Later, we weaved ourselves through the crowds to the Sutro stage for the Foster The People show. While FTP were on, Toro Y Moi were performing (3:50 to 4:40 pm) on the Twin Peaks stage, which was a bummer to miss, but there was no alternative really.
“Pumped Up Kicks” – Foster the People
At 4:40pm, indie-gone-mainstream electro-pop band MGMT hit the Land’s End stage which is all the way at the opposite end of the festival grounds from the Twin Peaks stage. Unfortunately, festival goers who wanted to see MGMT and Clap Your Hands Say Yeah, had to leave the MGMT show around 5:30 pm to hike all the way back to Twin Peaks to catch CYHSY.
“Electric Feel” – MGMT
Clearly, the reason for the thousands of high school and college aged festival goers was likely because of the MGMT show. Based on the roars from the crowd after each track, MGMT pleased their young fans with an assortment of songs they’ve released in their short time as a band.

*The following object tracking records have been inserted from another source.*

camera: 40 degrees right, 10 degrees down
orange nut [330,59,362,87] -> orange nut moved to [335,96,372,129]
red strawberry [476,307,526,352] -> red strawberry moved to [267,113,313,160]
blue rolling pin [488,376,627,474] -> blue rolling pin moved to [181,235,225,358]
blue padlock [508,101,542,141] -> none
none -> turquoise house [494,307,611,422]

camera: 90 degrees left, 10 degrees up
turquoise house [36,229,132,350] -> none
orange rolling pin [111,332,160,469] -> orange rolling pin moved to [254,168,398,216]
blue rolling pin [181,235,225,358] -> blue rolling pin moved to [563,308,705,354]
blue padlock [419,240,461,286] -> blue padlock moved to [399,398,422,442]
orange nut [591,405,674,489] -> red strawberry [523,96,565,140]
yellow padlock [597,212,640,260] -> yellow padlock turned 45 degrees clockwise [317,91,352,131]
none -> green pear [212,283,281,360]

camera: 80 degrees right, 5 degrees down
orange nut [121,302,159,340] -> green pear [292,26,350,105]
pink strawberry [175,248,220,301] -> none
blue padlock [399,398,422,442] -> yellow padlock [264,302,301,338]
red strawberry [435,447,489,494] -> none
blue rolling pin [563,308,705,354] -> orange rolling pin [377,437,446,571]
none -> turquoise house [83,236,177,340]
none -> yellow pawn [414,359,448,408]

It was evident as the afternoon wore on that the entire area – which is the length of some four to five football fields – was going to be packed with people for the night shows – most notably, The Shins and Phish, who performed at opposite ends of the OSL festival grounds.
This is where it can get a little tricky. Right about the time 6 p.m. rolls around, there are many choices of bands playing all at the same time on the four main stages – Phish (Land’s End); Big Audio Dynamite (Twin Peaks); Big Boi (Sutro).

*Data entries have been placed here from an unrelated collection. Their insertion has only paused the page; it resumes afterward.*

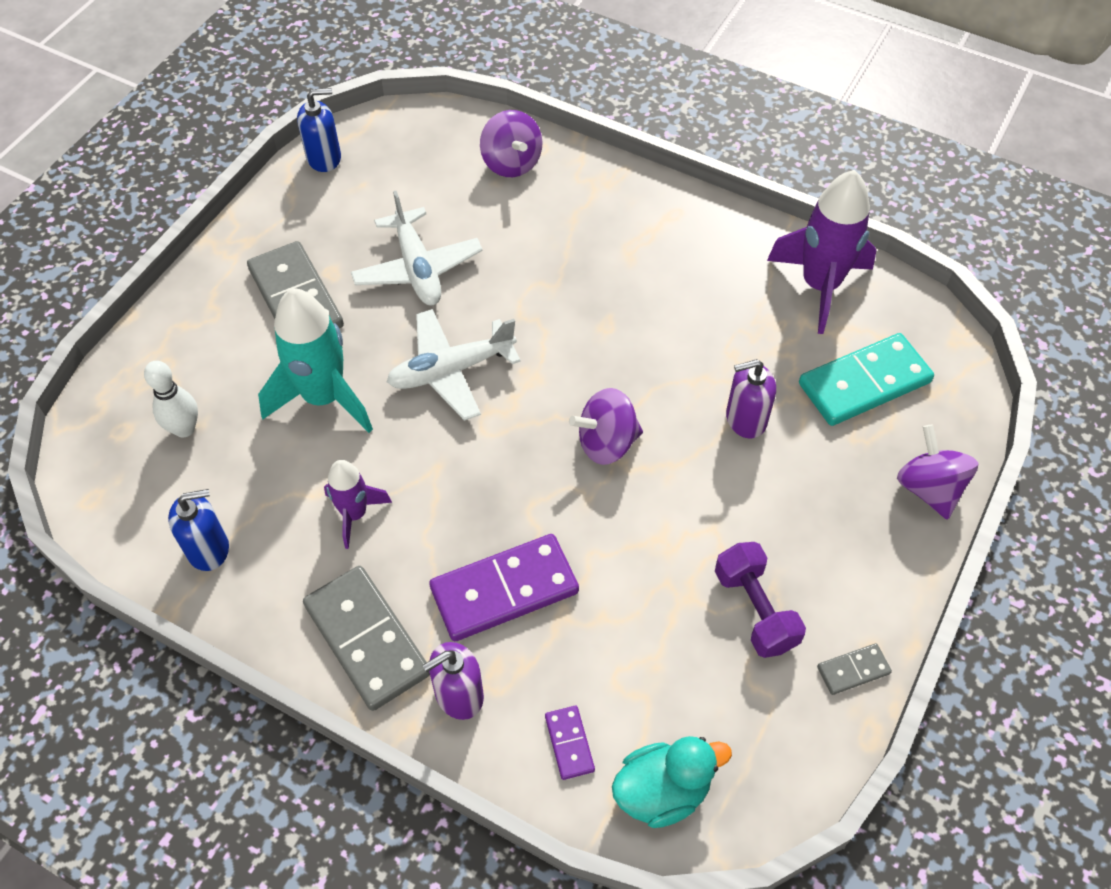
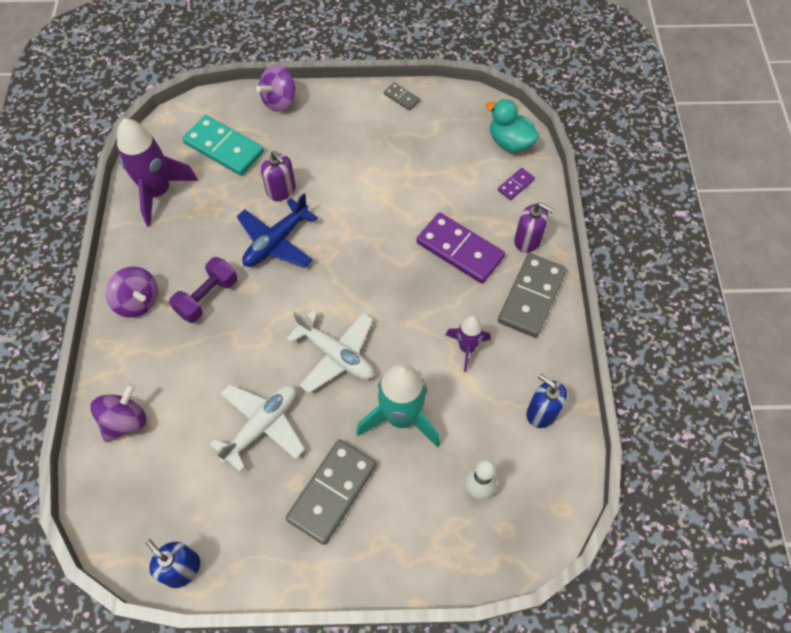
camera: 120 degrees left, 5 degrees up
purple spinning top [569,388,643,465] -> purple spinning top moved to [106,267,158,318]
purple dumbbell [715,542,806,658] -> purple dumbbell moved to [169,257,237,323]
none -> blue plane [237,193,318,268]

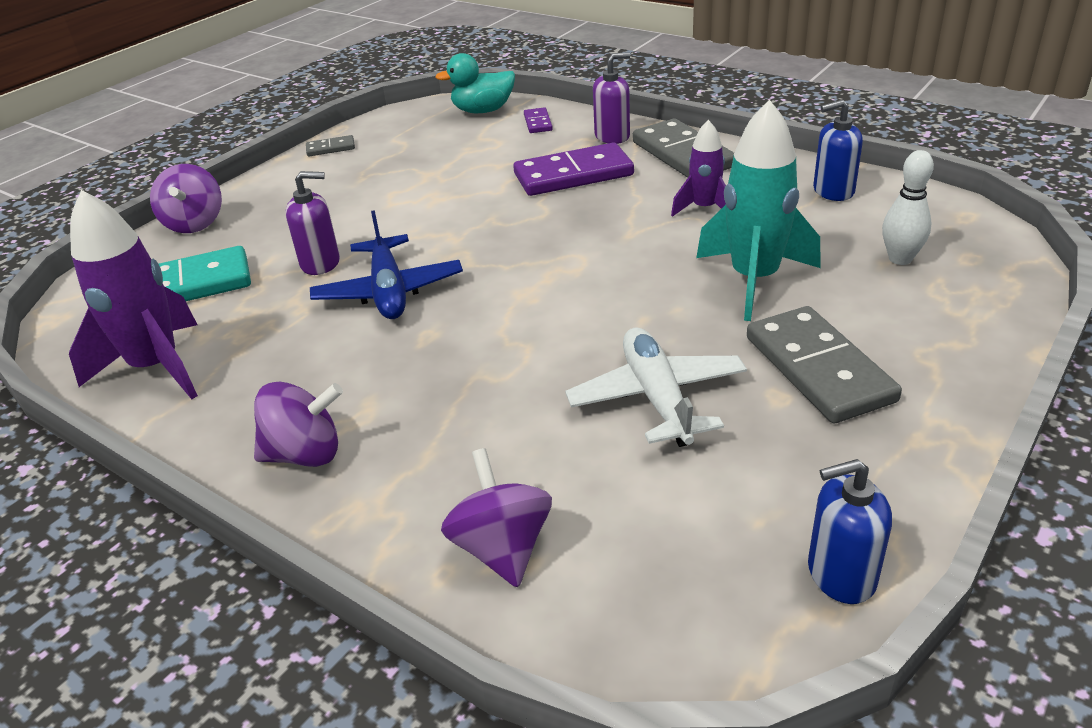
camera: 50 degrees left, 25 degrees down
purple dumbbell [169,257,237,323] -> none
white plane [286,310,374,393] -> none

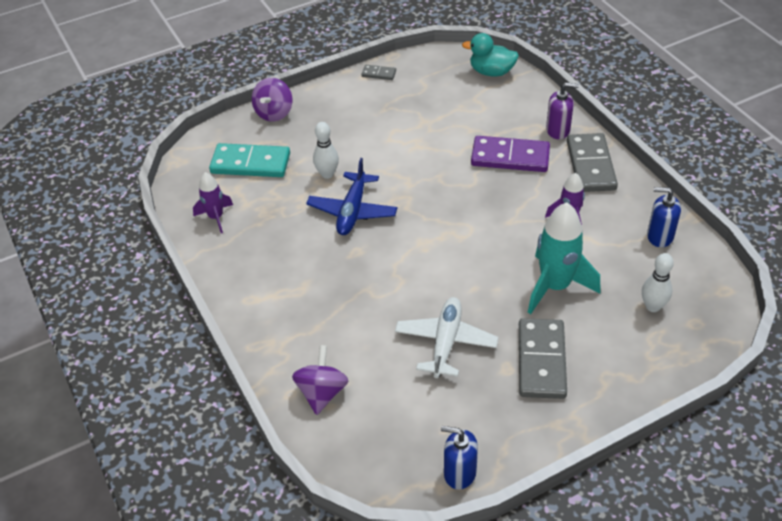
camera: 25 degrees right, 10 degrees up
purple rocket [69,190,198,399] -> purple rocket [193,172,233,233], size x0.57
purple spinning top [254,381,343,467] -> none
purple soap dispenser [286,171,340,275] -> white bowling pin [313,122,339,179]
purple domino [524,107,553,133] -> none

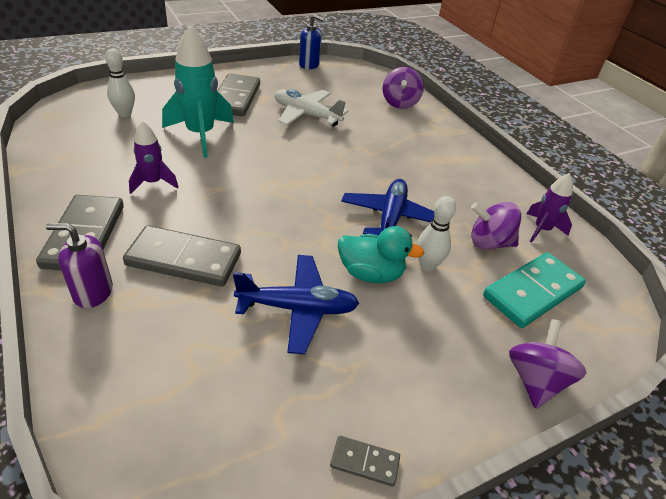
camera: 175 degrees right, 5 degrees down
turquoise domino [209,143,290,177] -> turquoise domino turned 45 degrees counterclockwise [483,252,586,328]
white plane [395,297,498,378] -> white plane turned 105 degrees clockwise [275,89,348,126]
turquoise duck [462,33,519,77] -> turquoise duck moved to [338,226,424,283]
purple domino [471,136,550,172] -> grey domino [123,225,241,287]
blue soap dispenser [647,187,681,247] -> none
none -> blue plane [233,255,359,354]
none -> purple spinning top [471,202,521,250]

Big Boi made fans wait more than one hour before his set was altogether canceled due to “technical problems.” Fans who bought single day tickets just to see Big Boi (as there was few other rappers or hiphop artists on the schedule) should have been given some kind of refund.
After that, Erykah Badu took to the Sutro stage to perform a worldly set, bringing a touch of real diversity to a mainly indie and rock music festival. Badu’s performance was the last show of the night on the Sutro stage, but we couldn’t stay long anyways because we needed enough time to trek across the festival grounds (did we say the area is gigantic?) and weave our way around tens of thousands of people, many who were also on their way to The Shins show (see above).

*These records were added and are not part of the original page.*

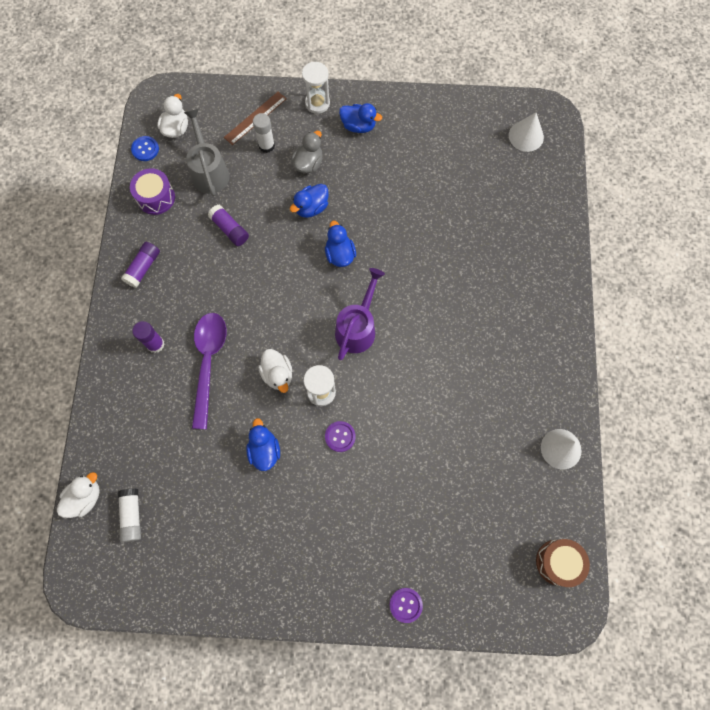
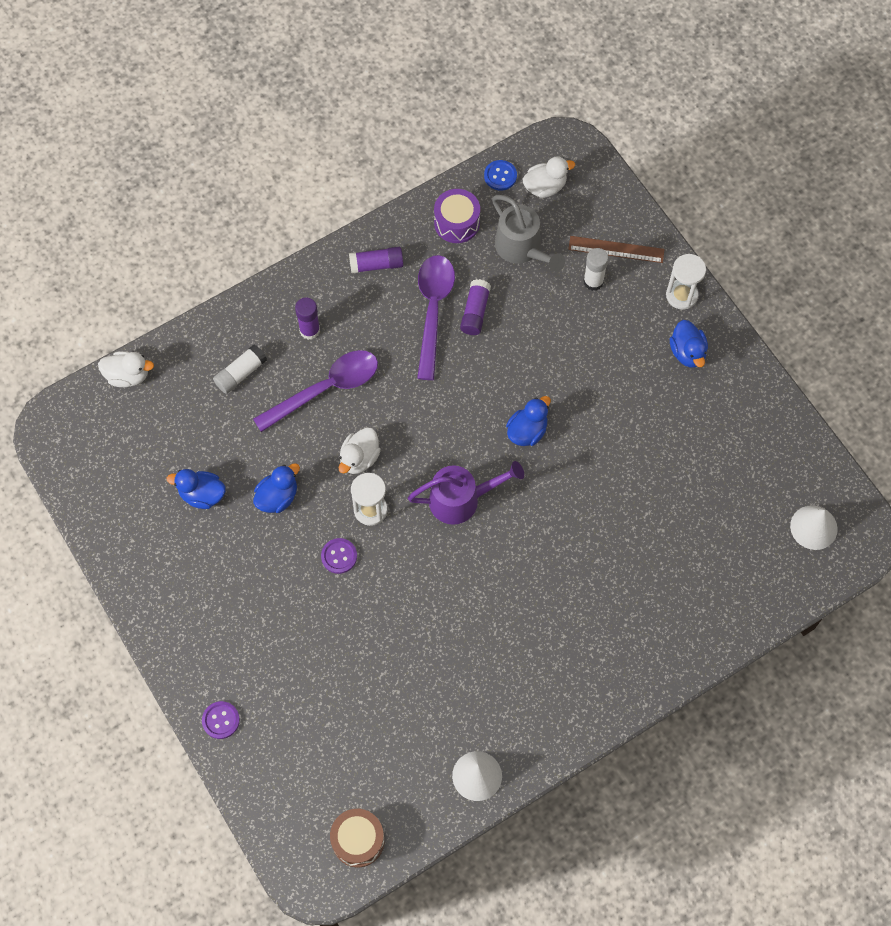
camera: 55 degrees right, 5 degrees down
white glue stick [118,489,141,542] -> white glue stick moved to [213,345,267,394]
grey watering can [184,109,230,196] -> grey watering can turned 105 degrees clockwise [492,195,565,272]
blue duck [290,184,329,218] -> blue duck moved to [167,469,226,509]
grey duck [291,131,323,173] -> none
none -> purple spoon [417,255,455,380]

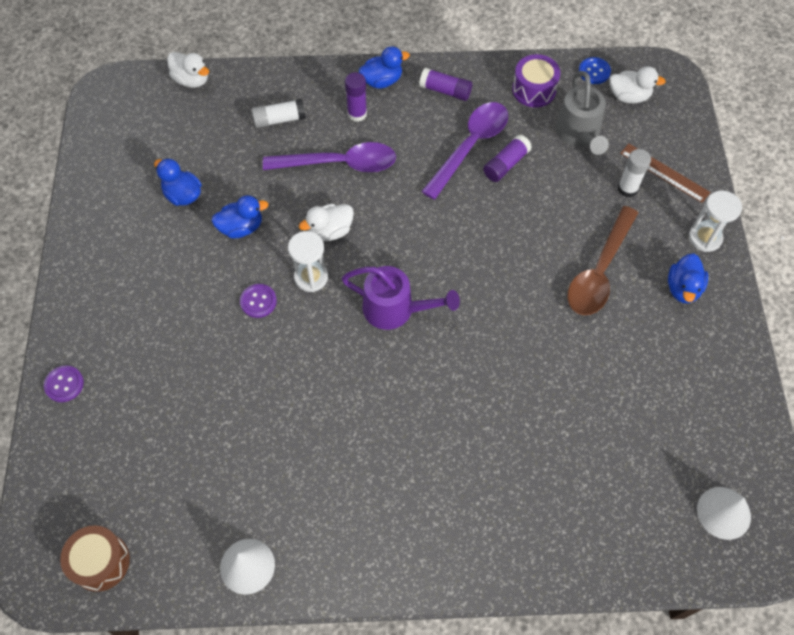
camera: 30 degrees right, 5 degrees down
blue duck [506,396,551,446] -> blue duck moved to [359,46,410,89]
none -> brown spoon [567,206,638,315]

By the time The Shins’ got on stage, all the way on the other end of the festival grounds, Phish were already more than two hours into their jam-a-thon on the Land’s End stage. In some ways, the main stages – Lands End stage, and at the opposite end, the Twin Peaks stage – were practically inaccessible unless you got there very early to take a position close to the stage. As you scan the sea of heads from a hill near the stage, it was only then that the true enormity of the crowds was realized.
There were other bands that we only got to see for a few songs due to conflicts in the schedule, including Big Audio Dynamite, Best Coast, and The Original Meters.
All in all, the opening day of OSL 2011 was a promising kick-off to the city’s biggest summer music event, and what is steadily becoming one of the most well-known and popular music festivals on the west coast.